Find out what happens to rpcinfo and showmount. These are not PVE specific, its generic TCP/NFS layer of Linux. If you have 3 nodes and NAS, and only one node has an issue, the most logical explanation is that the problem is with that node.

Is network even up at the time of the probes? The log says that corosync is not happy with its network connectivity - is that the same link you are using for NFS?



Blockbridge: Ultra low latency all-NVME shared storage for Proxmox - https://www.blockbridge.com/proxmox
This is the result of showmount where VMs reside in NFS:
root@pve:/var/log# showmount 192.168.2.99


Hosts on 192.168.2.99:
192.168.2.33
192.168.2.34
192.168.2.37
root@pve:/var/log# showmount 192.168.2.100
Hosts on 192.168.2.100:
192.168.2.33
192.168.2.34
192.168.2.37
root@pve:/var/log#

Storage cfg:
root@pve:/etc/pve# less storage.cfg

dir: local
path /var/lib/vz
content backup,images,iso,vztmpl
prune-backups keep-last=3
shared 0

zfspool: local-zfs
pool rpool/data
content rootdir,images
nodes pve
sparse 0

nfs: nasforum
export /zroot/nfs
path /mnt/pve/nasforum
server 192.168.2.100
content vztmpl,images,rootdir
prune-backups keep-all=1

pbs: pbs
datastore ZFS_STORAGE
server 192.168.9.19
content backup
fingerprint d9:da:f3:38:76:1b:bd:8d:61:7c:fb:85:c3:b9:90:1f:00:9f:e8:cd:d9:43:4e:85:4e:2e:20:b8:dd:91:36:da
prune-backups keep-all=1
username root@pam

nfs: evo1tb
export /mnt/SSD1TB/evozfs
path /mnt/pve/evo1tb
server 192.168.2.100
content images,rootdir,vztmpl
prune-backups keep-all=1

pbs: PBS_WD
datastore ZFS_WD
server 192.168.9.19
content backup
fingerprint d9:da:f3:38:76:1b:bd:8d:61:7c:fb:85:c3:b9:90:1f:00:9f:e8:cd:d9:43:4e:85:4e:2e:20:b8:dd:91:36:da
prune-backups keep-all=1
username root@pam

lvmthin: data_lvm
thinpool data
vgname pve
content images,rootdir
nodes pve3,pve4

nfs: hpnas_nfs
export /zroot/nfs
path /mnt/pve/hpnas_nfs
server 192.168.2.99
content vztmpl,images,rootdir
prune-backups keep-all=1

zfspool: SSD1TB
pool SSD1TB
content images,rootdir
mountpoint /SSD1TB
nodes pve4

pbs: pbsusb500
datastore ZFS_USB500
server 192.168.9.19
content backup
fingerprint d9:da:f3:38:76:1b:bd:8d:61:7c:fb:85:c3:b9:90:1f:00:9f:e8:cd:d9:43:4e:85:4e:2e:20:b8:dd:91:36:da
prune-backups keep-all=1
username root@pam
 
Last edited:
Thats not very interesting. You need to run showmount and rpcinfo (preferably with the same options as the code snippet) directly on the node that has an issue specifically at the time right after boot and before the connection settles. If you can catch that window the commands should be failing but may be you'll get a helpful error message or some other clue.

━━━━━━━━

▶ _Aim 1_:
In the Proxmox NFS forum thread, which server address is configured for the storage named hpnas_nfs?
▶ _Aim 2_:
List the names of every storage entry of type nfs in the storage configuration posted in the Proxmox NFS forum thread.
▶ _Aim 3_:
Write the next part of the Proxmox NFS forum thread, picking up after its final sentence.

▶ _Source material_:

━━━━━━━━

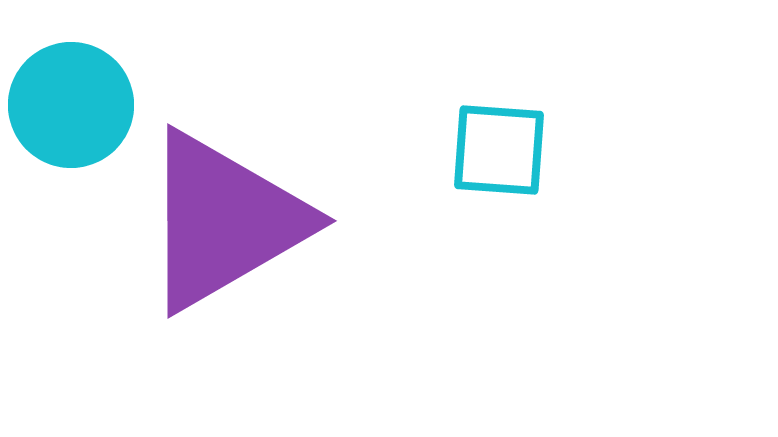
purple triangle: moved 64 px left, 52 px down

━━━━━━━━

▶ _Exercise result 1_:
192.168.2.99

▶ _Exercise result 2_:
nasforum, evo1tb, hpnas_nfs

▶ _Exercise result 3_:
Your window of troubleshooting is that one minute, everything else you run outside of it is useless. If there is nothing in log - you have to keep experimenting.
Have you looked at the network cards, is there a difference in model? firmware? bios settings?

good luck.


Blockbridge: Ultra low latency all-NVME shared storage for Proxmox - https://www.blockbridge.com/proxmox
 
Thats not very interesting. You need to run showmount and rpcinfo (preferably with the same options as the code snippet) directly on the node that has an issue specifically at the time right after boot and before the connection settles. If you can catch that window the commands should be failing but may be you'll get a helpful error message or some other clue.
Your window of troubleshooting is that one minute, everything else you run outside of it is useless. If there is nothing in log - you have to keep experimenting.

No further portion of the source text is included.